Mario Draghi, l’uomo che per molti rappresentava l’ancora di salvezza per evitare le elezioni e quindi un ipotetico nuovo impasse i cui effetti avevamo potuto constatare con il giochino “oggi con te, domani con lui” dei governi a guida Conte, è caduto, paradossalmente, proprio nel momento in cui ha riconosciuto una certa valenza alle componenti politiche, prime tra tutti il Movimento frantumato e il PD.
Si, perché il grande fallimento del disegno tratteggiato attraverso un’ampia accozzaglia di deputati e senatori affinché fosse sostenuto il Premier è rappresentato dalla politica espressa, voluta, difesa e sbandierata dal vertice del Partito Democratico.
Una responsabilità già chiaramente manifestata con l’enorme linea di credito (facendosi garante) aperta nei confronti del M5S prima e poi con una spregiudicata mano di poker su due tavoli (Conte e Di Maio). Una tattica che ha portato l’architettura che reggeva Draghi a implodere su se stessa e a dimostrare (per l’ennesima volta) quanto siano privi di reale consistenza i governi non nati da maggioranze coese.

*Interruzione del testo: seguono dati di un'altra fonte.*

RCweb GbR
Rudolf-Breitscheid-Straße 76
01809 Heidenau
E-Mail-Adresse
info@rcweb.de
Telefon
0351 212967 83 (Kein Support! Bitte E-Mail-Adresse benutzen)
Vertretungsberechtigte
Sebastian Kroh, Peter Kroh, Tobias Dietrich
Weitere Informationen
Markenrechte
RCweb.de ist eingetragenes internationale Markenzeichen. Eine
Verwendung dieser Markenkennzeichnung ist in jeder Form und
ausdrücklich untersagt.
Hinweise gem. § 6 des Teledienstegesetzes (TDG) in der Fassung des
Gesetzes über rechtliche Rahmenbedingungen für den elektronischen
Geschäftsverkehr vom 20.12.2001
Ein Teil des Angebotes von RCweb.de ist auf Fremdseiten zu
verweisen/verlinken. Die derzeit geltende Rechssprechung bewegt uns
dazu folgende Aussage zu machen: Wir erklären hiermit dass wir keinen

Tra l’altro la decisione di uscire dal Senato al momento del voto da parte di Lega e Forza Italia rappresenta un segnale molto forte verso Fratelli d’Italia che vede, così, riavvicinarsi la tanto (da loro) agognata tornata elettorale e quindi un ricompattarsi di una coalizione che solo se unita risulta vincente.

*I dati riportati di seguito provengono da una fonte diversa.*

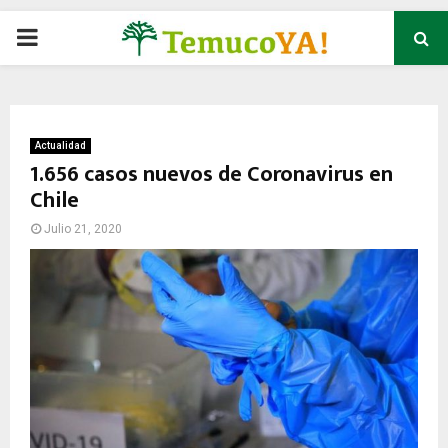
P
R
I
Actualidad
1.656 casos nuevos de Coronavirus en
Chile
M
Julio 21, 2020
A
R
Y
M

Sulle elezioni, invece, va fatta una breve riflessione.
È palese che siamo ancora nel pieno della pandemia (ma anche vittime di un’azione confusa e spesso contraddittoria del ministero), è un dato di fatto che la guerra alle porte dell’Europa sta creando difficoltà molto più forti del prevedibile, ma è pur vero che in altre nazioni si è votato senza, per questo, innescare sciagure di portata biblica o disastri socio-economici epocali. Dare la parola al popolo; imporre ai partiti politici di operare scelte chiare sulle quali confrontarsi; chiedere alle forze politiche di essere concrete e serie, lasciando perdere i Vaffa e i facili populismi privi di consistenza; specificare con chi e perché si prendono decisioni che si riflettono sulla vita della gente; ecco tutto questo mi pare assolutamente normale, soprattutto in momento critico come quello attuale.

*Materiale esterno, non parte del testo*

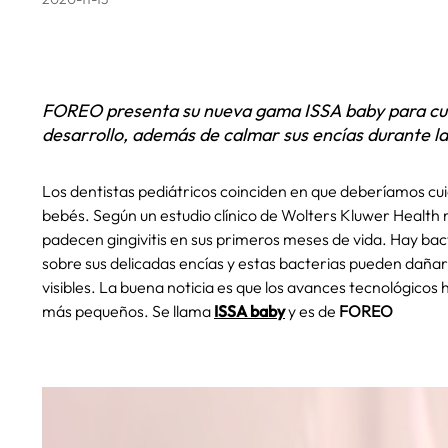
FOREO presenta su nueva gama ISSA baby para cuida
desarrollo, además de calmar sus encías durante la
Los dentistas pediátricos coinciden en que deberíamos cuid
bebés. Según un estudio clínico de Wolters Kluwer Health r
padecen gingivitis en sus primeros meses de vida. Hay bact
sobre sus delicadas encías y estas bacterias pueden dañar 
visibles. La buena noticia es que los avances tecnológicos 
más pequeños. Se llama
ISSA baby
y es de
FOREO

Mario Draghi è stato accolto dalla maggior parte della Nazione come il prode che avrebbe potuto sopperire alla mediocrità politica del momento. Per un attimo forse ha illuso tutti (anche chi è rimasto all’opposizione) di poter rappresentare veramente un elemento nuovo e diverso da quello che si poteva immaginare vista la sua storia. Così non è stato. La partitocrazia (ricordate qualche vecchio politico (vero) usava questo termine) - rappresentata nella sua peggiore immagine proprio dal Movimento nato per abbattere la casta e diventato casta esso stesso - ha stritolato ogni tentativo di mediazione tra interessi finanziari e parvenze di democrazia messe in campo dal probabile futuro segretario generale della Nato.
Un gioco finito male. E ora di fronte a queste pagliacciate che il Paese non merita, è venuto il momento di farsi giudicare, tornando alla volontà popolare. Sarà il voto a decidere a chi affidare il destino del nostro Paese. Sarà il voto a metter fine ad alchimie politiche che ci hanno portato sull’orlo del baratro. Ma si andrà a votare o anche stavolta uscirà un goffo coniglio da qualche cappello usurato?